Wk 11: Comparing Multiple Groups Flashcards
What is a parmetric test?
T test is based on estimating parameters from the sample (e.g. sample mean).
What is a non-parametric test?
compares the ranks of values instead of the values themselves.
- Comparing ranks can be a more robust approach, just like the median is less affected by outliers than the mean.
- Ordinal data (e.g. survey results) should use nonparametric tests.
What is the Mann-Whitney U Test?
nonparametric version of the independent-samples T test
What does the Mann-Whitney U Test test?
whether two distributions are the same.
What is the null hypothesis in the Mann-Whitney U Test?
No difference between the means of two groups.
What are the assumptions in the Mann-Whitney U Test?
The two distributions have the same shape and scale. But it does not assume the two distribution to have the same location.
What can affect the Mann-Whitney U Test? What can be done?
Outliers affect the means. Can remove outliers and run Mann-Whitney U test again.
What is the intepretation of the Mann-Whitney U Test?
- sig.
- p>0.05
- p<0.05)?
- Sig. is P value.
- P >0.05 is insignificant, which supports null hypothesis.
- P <0.05 is significant, which supports “effect” hypothesis.
What is ANOVA?
uses F-tests to test the equality of means.
What are 4 “steps” in ANOVA?
- First, measure the total variability in the response.
- Second, look at the variability within each group.
- If the within-groups variability is less than the total variability, then it suggests that knowing which group a person belonged to has given some information about them.
- This reduction in variability is called the between-groups variability.
What does ANOVA stand for?
Analysis of Variance
What are 3 assumptions in ANOVA?
- Independent groups: Check study design
- Normal variability between groups: Check data, especially important for small samples.
- Equal variance between groups: Check Levene’s test, boxplots
What are _____ in F tests?
- null hypothesis
- F statistic
- P-value
- Null hypothesis: All groups have the same mean.
- F statistic measures how different the groups are, relative to their variability.
- P-value is the probability of getting an F statistic as observed if the null hypothesis is true..
What is R2?
- Total variability is the sum of squared standard deviation under the proposed model vs. under default explanation
- R2 tells you the percentage of variability that is due to the proposed model.

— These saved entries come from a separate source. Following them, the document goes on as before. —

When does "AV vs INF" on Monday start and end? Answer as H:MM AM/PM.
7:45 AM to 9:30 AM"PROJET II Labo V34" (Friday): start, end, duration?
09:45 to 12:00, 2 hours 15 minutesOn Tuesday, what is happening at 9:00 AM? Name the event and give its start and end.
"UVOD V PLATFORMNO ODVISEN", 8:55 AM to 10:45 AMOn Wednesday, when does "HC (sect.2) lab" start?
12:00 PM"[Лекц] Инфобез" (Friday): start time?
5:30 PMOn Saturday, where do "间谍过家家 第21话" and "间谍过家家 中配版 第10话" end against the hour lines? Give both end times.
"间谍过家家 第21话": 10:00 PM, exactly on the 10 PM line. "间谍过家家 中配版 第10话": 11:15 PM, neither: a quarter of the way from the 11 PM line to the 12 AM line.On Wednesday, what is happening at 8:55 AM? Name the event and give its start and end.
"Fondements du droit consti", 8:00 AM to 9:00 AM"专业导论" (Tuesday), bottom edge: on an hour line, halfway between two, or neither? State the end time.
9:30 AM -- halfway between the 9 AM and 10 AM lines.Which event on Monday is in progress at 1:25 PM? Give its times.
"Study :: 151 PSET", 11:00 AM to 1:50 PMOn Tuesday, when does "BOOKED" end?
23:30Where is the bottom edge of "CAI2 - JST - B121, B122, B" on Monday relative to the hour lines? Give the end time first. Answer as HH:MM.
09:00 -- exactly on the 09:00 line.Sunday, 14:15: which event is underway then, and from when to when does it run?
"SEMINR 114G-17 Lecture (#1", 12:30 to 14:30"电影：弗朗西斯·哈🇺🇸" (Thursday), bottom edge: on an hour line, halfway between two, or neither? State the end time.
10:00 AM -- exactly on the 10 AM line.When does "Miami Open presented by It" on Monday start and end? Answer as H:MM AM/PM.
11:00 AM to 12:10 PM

What is the interpretation of ANOVA?
- First, look at test of homogeneity of variance to check whether the two groups have equal variance.
- If P >0.05, then it supports null hypothesis (equal variance), so you can use ANOVA
- If P <0.05, the it does not support null hypothesis (unequal variance), so you need to use Welch’s ANOVA rather than normal ANOVA.
- Or you can transform the data using log to get equal variance.
- Second, look at ANOVA.
- Sum of squares is total variability.
- df is degrees of freedom (n-1).
- Mean square = sum of squares / df
- F distribution is the ratio of sample variance (mean square between groups / mean square within group)
- P >0.05 suggests insignificant difference between groups means.